Background
The documentation on this is lacking on this topic, and the example LDIF file provided is in a format that will cause idsldapmodify to fail with a painfully obtuse error message. So I'm documenting this here to help the next person avoid some headache.
Details
Here's the documentation on how to add an attribute. In there, it provides this LDIF file as an example:
dn: cn=schema
changetype: modify
add: attributetypes
attributetypes: ( myAttribute-oid NAME ( 'myAttribute' )
DESC 'An attribute I defined for my LDAP application'
EQUALITY 2.5.13.2 SYNTAX 1.3.6.1.4.1.1466.115.121.1.15
{200} USAGE userApplications )
-
add: ibmattributetypes
ibmattributetypes: ( myAttribute-oidDBNAME ( 'myAttrTable' 'myAttrColumn' )

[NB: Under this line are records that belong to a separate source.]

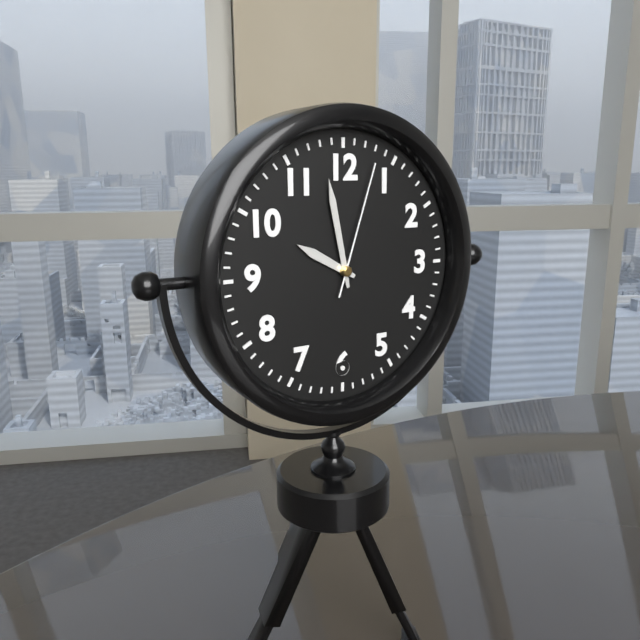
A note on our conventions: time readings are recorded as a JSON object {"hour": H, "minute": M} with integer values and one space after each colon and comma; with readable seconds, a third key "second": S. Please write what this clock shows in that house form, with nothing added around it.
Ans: {"hour": 9, "minute": 58, "second": 3}
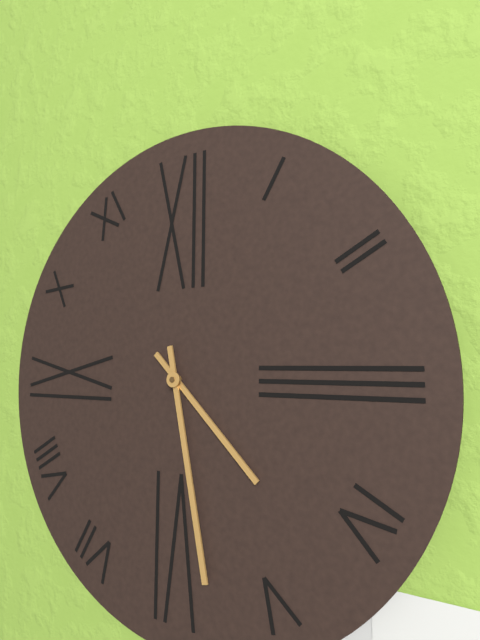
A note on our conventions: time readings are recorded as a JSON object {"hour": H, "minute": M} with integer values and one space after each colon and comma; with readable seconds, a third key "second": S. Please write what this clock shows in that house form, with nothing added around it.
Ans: {"hour": 4, "minute": 28}
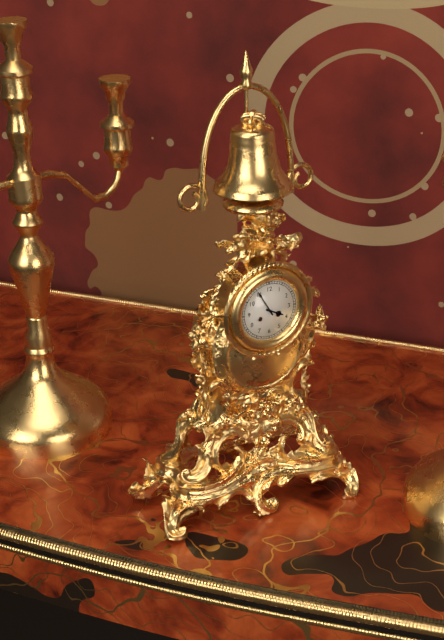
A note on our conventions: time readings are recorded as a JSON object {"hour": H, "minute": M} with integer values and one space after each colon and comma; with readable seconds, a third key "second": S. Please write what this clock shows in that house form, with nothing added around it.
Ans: {"hour": 3, "minute": 55}
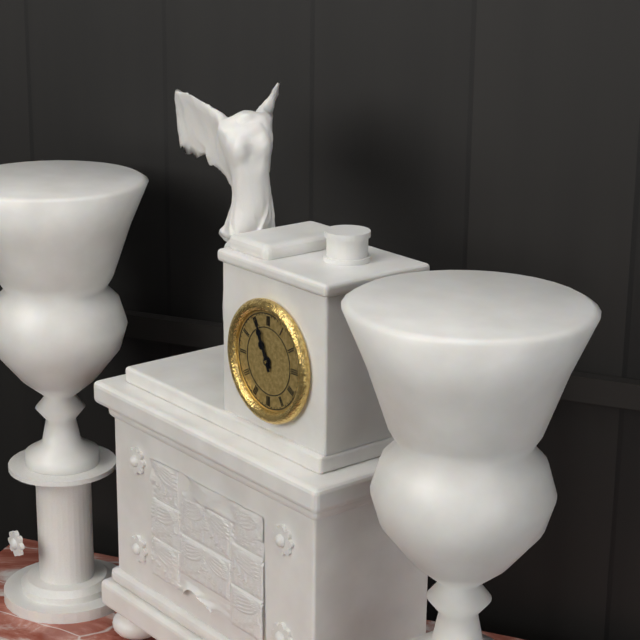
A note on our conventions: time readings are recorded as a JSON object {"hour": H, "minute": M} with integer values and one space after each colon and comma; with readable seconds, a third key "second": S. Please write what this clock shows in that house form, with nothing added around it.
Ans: {"hour": 10, "minute": 56}
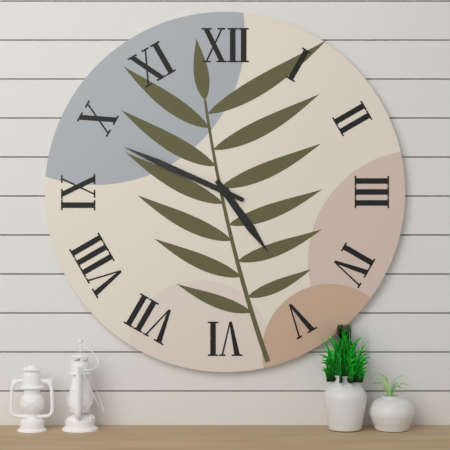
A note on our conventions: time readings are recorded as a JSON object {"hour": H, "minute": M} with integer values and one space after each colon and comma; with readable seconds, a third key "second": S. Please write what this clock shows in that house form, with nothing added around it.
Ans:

ACCESS-CLASS normal LENGTH 200 )
However, if you try to import that LDIF file with the idsldapmodify command given, you'll get the following error:
ldapmodify: invalid format (line 5 of entry: cn=schema)
After a bit of pain, I figured out that the whitespace in the lines are the problem. You need to either concatenate the continued lines together OR have some white space at the front of the continued lines. Additionally, there should be a space in betwee "oid" and "DBNAME". So if you change the file to the following, you will no longer get the error:
dn: cn=schema changetype: modify add: attributetypes attributetypes: ( myAttribute-oid NAME ( 'myAttribute' ) DESC 'An attribute I defined for my LDAP application' EQUALITY 2.5.13.2 SYNTAX 1.3.6.1.4.1.1466.115.121.1.15 {200} USAGE userApplications ) - add: ibmattributetypes ibmattributetypes: ( myAttribute-oid DBNAME ( 'myAttrTable' 'myAttrColumn' ) ACCESS-CLASS normal LENGTH 200 )

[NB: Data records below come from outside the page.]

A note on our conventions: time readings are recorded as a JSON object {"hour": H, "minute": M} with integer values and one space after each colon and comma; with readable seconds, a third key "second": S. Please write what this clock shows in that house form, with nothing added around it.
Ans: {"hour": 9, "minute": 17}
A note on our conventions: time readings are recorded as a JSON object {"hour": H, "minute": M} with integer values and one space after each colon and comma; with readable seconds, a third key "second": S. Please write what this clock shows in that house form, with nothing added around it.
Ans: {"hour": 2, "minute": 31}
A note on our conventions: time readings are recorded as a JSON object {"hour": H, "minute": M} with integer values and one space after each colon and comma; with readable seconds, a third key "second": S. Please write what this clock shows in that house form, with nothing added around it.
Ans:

What about updating the objectclass?
That's what I was wondering! Simply adding an attribute doesn't really help you much until you add it as a MUST or a MAY attribute to an objectclass. IBM has an almost complete guide to doing that here, But it is incomplete. For one thing, the format of the data is wrong again. The long attribute values should all be on a single line, like this:
dn: cn=schema changetype: modify replace: objectclasses objectclasses: ( 2.16.840.1.113730.3.2.2 NAME 'inetOrgPerson' DESC 'Defines entries representing people in an organizations enterprise network.' SUP 'organizationalPerson' Structural MAY ( audio $ businessCategory $ carLicense $ departmentNumber $ employeeNumber $ employeeType $ givenName $ homePhone $ homePostalAddress $ initials $ jpegPhoto $ labeledURI $ mail $ manager $ mobile $ pager $ photo $ preferredLanguage $ roomNumber $ secretary $ uid $ userCertificate $ userSMIMECertificate $ x500UniqueIdentifier $ mytest ) )

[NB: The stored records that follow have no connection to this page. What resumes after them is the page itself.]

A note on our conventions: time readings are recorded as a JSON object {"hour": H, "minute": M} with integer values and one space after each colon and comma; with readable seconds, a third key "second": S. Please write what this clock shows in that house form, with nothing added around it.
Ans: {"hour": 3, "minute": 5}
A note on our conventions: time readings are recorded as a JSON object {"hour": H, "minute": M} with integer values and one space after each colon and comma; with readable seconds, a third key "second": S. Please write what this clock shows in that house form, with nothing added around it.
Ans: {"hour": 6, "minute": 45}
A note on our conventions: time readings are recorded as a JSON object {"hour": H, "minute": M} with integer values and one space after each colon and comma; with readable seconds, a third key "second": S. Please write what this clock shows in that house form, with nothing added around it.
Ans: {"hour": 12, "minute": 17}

Additionally, where did that value for "objectclasses" come from?? Well, that came from this command:
ldapsearch -b cn=schema -s base objectclass=* objectclasses | grep \'inetOrgPerson\'
Running that, you will get a result similar to:
objectclasses=( 2.16.840.1.113730.3.2.2 NAME 'inetOrgPerson' DESC 'Defines entries representing people in an organizations enterprise network.' SUP organizationalPerson STRUCTURAL MAY ( audio $ businessCategory $ carLicense $ departmentNumber $ displayName $ employeeNumber $ employeeType $ givenName $ homePhone $ homePostalAddress $ initials $ jpegPhoto $ labeledURI $ mail $ manager $ mobile $ o $ pager $ photo $ preferredLanguage $ roomNumber $ secretary $ uid $ userCertificate $ userPKCS12 $ userSMIMECertificate $ x500UniqueIdentifier ) )
Modify that to include your new attribute, then put that into the LDIF file. Then run idsldapmodify to import that LDIF file into your server. After that, you'll have your new attribute added to the inetOrgPerson objectclass.